Activity -
Using the records below, write out again exactly the lines that begin at the line containing "Figure 5. Comparison" and end at the line containing "Figure 8. Immunohistochemical", and no other lines.

### Recorded data ###

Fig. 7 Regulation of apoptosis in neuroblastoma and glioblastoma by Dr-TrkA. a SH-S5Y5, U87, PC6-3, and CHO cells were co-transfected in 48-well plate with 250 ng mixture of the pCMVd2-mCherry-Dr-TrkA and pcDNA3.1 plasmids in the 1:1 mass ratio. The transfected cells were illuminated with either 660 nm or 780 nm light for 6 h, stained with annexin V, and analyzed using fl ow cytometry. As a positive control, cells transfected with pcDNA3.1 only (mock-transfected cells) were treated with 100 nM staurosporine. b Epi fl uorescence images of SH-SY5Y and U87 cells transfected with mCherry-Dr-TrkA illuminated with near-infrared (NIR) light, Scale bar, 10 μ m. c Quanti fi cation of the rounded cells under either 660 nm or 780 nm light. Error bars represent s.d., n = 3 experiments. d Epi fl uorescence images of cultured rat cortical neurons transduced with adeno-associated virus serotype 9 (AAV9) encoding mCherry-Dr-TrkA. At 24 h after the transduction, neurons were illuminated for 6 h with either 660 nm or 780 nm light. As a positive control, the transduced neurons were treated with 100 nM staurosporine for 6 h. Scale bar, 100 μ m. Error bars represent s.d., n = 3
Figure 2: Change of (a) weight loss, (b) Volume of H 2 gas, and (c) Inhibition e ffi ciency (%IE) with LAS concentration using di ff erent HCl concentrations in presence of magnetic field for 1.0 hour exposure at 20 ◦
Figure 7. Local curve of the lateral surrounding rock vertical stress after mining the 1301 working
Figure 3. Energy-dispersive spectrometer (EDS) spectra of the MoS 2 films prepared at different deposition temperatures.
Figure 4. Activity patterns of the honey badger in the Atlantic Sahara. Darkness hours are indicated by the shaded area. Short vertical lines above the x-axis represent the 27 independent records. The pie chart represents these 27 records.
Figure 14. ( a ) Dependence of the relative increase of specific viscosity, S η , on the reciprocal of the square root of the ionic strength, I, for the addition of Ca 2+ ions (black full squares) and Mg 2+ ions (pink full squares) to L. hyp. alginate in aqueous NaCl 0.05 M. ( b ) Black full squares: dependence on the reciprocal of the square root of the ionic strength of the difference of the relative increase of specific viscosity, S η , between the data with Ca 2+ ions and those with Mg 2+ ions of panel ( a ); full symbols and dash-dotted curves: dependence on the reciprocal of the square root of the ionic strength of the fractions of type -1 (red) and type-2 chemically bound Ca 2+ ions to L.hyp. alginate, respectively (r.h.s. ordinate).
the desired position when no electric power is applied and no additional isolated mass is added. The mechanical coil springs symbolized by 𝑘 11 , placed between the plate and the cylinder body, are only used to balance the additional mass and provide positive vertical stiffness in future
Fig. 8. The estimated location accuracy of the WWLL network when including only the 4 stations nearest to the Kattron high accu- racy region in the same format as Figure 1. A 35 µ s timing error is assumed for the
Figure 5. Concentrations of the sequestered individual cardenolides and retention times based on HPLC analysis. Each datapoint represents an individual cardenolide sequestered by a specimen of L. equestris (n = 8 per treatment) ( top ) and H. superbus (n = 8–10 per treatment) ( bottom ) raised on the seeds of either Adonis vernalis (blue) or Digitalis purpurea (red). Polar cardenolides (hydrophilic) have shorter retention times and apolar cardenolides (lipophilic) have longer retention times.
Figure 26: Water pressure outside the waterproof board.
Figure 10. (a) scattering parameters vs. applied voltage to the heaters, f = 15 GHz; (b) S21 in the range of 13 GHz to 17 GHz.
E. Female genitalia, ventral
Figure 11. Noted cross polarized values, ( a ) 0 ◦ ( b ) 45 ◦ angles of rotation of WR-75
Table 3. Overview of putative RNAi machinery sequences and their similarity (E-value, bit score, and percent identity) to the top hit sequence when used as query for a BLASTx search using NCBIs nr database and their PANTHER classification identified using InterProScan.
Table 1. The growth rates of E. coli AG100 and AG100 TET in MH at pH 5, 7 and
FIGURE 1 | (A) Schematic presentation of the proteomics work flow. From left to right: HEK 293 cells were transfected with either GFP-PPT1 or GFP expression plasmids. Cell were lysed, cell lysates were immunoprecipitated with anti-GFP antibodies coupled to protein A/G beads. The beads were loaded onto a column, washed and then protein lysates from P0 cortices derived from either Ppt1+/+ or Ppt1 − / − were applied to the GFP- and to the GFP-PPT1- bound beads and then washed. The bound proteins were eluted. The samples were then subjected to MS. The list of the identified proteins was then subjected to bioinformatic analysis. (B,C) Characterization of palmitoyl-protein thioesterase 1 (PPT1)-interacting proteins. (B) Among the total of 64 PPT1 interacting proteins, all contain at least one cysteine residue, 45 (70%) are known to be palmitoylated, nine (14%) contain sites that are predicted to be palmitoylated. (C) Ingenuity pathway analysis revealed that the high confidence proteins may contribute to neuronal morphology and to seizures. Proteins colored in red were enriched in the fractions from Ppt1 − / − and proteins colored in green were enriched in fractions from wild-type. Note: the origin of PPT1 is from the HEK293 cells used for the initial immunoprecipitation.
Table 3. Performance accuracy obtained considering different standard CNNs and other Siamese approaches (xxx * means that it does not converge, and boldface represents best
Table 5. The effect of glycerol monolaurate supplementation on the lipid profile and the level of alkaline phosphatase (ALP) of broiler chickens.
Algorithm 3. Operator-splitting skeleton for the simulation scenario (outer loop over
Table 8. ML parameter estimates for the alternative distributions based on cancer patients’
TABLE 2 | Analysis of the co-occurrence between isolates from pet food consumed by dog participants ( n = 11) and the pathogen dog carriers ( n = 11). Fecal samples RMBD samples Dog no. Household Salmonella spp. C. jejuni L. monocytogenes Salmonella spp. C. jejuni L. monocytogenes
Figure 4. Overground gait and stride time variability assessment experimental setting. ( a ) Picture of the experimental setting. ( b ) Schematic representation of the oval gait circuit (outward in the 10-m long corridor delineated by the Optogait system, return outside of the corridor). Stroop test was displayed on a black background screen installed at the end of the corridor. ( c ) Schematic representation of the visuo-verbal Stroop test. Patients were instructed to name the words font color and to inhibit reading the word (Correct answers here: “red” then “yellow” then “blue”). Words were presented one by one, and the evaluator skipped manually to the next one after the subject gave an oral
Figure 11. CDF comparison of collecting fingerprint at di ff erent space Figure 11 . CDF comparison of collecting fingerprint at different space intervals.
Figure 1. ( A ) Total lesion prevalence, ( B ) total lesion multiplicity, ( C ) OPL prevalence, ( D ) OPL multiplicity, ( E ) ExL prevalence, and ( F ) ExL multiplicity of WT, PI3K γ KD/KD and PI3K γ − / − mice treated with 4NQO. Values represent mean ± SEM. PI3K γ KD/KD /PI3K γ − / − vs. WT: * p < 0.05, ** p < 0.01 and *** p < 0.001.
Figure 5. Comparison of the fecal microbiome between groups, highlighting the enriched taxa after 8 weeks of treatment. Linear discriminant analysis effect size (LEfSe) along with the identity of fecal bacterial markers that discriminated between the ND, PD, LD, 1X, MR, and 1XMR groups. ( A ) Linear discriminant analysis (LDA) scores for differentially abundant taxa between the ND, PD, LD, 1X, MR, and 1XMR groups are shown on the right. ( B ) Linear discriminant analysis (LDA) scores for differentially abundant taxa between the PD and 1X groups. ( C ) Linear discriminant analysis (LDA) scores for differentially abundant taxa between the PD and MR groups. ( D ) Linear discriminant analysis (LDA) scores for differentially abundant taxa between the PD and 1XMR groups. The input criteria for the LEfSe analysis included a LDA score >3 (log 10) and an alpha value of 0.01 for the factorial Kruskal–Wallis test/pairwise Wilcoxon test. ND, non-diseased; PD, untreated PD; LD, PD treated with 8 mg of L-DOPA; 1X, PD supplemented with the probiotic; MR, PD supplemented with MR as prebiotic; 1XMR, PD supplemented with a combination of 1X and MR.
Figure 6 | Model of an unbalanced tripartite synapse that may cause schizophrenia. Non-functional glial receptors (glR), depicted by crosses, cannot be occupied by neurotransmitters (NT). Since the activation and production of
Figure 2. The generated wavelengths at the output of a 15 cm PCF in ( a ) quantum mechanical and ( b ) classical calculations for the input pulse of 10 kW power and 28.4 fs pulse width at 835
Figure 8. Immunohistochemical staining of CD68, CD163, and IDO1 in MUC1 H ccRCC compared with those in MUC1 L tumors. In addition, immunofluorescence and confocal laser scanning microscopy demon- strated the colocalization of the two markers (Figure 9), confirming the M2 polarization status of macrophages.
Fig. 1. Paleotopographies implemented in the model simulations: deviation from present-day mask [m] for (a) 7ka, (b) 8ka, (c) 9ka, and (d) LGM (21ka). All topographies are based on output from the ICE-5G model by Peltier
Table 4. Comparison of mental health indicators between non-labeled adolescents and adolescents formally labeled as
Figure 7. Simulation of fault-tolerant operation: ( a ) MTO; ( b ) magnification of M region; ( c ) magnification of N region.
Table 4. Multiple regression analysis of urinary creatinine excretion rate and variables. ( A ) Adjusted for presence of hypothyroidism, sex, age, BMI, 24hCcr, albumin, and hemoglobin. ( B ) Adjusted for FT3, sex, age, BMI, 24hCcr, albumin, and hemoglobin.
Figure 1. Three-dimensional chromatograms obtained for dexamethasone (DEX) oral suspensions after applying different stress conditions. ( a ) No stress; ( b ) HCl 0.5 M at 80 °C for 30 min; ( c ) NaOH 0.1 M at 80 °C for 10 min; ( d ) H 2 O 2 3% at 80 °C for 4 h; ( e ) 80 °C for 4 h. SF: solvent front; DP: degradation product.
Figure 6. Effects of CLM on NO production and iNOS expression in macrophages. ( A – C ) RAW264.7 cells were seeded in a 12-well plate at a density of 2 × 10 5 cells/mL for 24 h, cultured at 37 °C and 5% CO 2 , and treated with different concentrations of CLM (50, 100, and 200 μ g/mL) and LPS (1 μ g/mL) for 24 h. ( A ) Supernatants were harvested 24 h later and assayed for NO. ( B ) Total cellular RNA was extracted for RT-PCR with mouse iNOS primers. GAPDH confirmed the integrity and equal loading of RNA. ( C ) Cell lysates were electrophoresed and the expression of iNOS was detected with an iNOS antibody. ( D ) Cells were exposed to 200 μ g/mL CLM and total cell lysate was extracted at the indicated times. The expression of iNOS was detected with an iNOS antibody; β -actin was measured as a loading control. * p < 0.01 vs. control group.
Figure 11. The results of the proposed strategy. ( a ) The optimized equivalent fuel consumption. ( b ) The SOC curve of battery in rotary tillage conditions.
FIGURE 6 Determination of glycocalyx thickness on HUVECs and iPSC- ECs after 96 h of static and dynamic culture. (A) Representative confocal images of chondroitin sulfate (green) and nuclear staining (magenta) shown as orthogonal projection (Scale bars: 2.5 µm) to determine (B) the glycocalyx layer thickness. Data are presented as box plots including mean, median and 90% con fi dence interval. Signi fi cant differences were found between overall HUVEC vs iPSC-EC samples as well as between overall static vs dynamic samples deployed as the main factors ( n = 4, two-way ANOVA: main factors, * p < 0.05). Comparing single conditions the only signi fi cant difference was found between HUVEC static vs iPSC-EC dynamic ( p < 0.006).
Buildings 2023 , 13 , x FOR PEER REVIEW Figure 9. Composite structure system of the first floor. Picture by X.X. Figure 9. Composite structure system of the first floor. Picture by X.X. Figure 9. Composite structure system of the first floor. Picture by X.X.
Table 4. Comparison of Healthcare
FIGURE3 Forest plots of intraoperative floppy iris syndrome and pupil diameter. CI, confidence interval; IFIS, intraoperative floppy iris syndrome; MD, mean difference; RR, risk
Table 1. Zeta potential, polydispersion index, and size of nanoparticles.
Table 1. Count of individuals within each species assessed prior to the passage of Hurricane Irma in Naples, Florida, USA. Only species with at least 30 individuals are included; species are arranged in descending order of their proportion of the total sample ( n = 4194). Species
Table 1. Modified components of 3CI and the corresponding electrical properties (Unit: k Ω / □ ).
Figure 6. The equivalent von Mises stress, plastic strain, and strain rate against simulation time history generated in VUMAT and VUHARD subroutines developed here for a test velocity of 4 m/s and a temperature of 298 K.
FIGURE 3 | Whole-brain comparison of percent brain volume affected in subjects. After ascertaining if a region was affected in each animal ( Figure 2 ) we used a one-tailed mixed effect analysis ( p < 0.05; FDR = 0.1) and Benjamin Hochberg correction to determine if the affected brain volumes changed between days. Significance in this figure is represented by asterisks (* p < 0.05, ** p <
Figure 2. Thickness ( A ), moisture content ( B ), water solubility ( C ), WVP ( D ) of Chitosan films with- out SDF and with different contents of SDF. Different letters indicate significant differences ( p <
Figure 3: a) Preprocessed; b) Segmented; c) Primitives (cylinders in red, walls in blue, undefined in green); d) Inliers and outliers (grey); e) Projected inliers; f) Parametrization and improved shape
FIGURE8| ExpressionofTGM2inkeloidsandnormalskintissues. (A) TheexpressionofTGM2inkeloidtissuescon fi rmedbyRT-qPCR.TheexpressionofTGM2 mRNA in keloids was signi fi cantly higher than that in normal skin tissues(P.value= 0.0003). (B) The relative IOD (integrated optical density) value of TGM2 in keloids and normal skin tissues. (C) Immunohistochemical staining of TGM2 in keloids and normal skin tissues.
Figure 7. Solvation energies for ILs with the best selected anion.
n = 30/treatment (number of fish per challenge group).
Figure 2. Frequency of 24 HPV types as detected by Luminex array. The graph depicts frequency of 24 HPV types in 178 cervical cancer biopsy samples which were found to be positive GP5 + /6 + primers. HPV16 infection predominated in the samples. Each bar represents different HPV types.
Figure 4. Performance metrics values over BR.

###

Expected answer -
Figure 5. Comparison of the fecal microbiome between groups, highlighting the enriched taxa after 8 weeks of treatment. Linear discriminant analysis effect size (LEfSe) along with the identity of fecal bacterial markers that discriminated between the ND, PD, LD, 1X, MR, and 1XMR groups. ( A ) Linear discriminant analysis (LDA) scores for differentially abundant taxa between the ND, PD, LD, 1X, MR, and 1XMR groups are shown on the right. ( B ) Linear discriminant analysis (LDA) scores for differentially abundant taxa between the PD and 1X groups. ( C ) Linear discriminant analysis (LDA) scores for differentially abundant taxa between the PD and MR groups. ( D ) Linear discriminant analysis (LDA) scores for differentially abundant taxa between the PD and 1XMR groups. The input criteria for the LEfSe analysis included a LDA score >3 (log 10) and an alpha value of 0.01 for the factorial Kruskal–Wallis test/pairwise Wilcoxon test. ND, non-diseased; PD, untreated PD; LD, PD treated with 8 mg of L-DOPA; 1X, PD supplemented with the probiotic; MR, PD supplemented with MR as prebiotic; 1XMR, PD supplemented with a combination of 1X and MR.
Figure 6 | Model of an unbalanced tripartite synapse that may cause schizophrenia. Non-functional glial receptors (glR), depicted by crosses, cannot be occupied by neurotransmitters (NT). Since the activation and production of
Figure 2. The generated wavelengths at the output of a 15 cm PCF in ( a ) quantum mechanical and ( b ) classical calculations for the input pulse of 10 kW power and 28.4 fs pulse width at 835
Figure 8. Immunohistochemical staining of CD68, CD163, and IDO1 in MUC1 H ccRCC compared with those in MUC1 L tumors. In addition, immunofluorescence and confocal laser scanning microscopy demon- strated the colocalization of the two markers (Figure 9), confirming the M2 polarization status of macrophages.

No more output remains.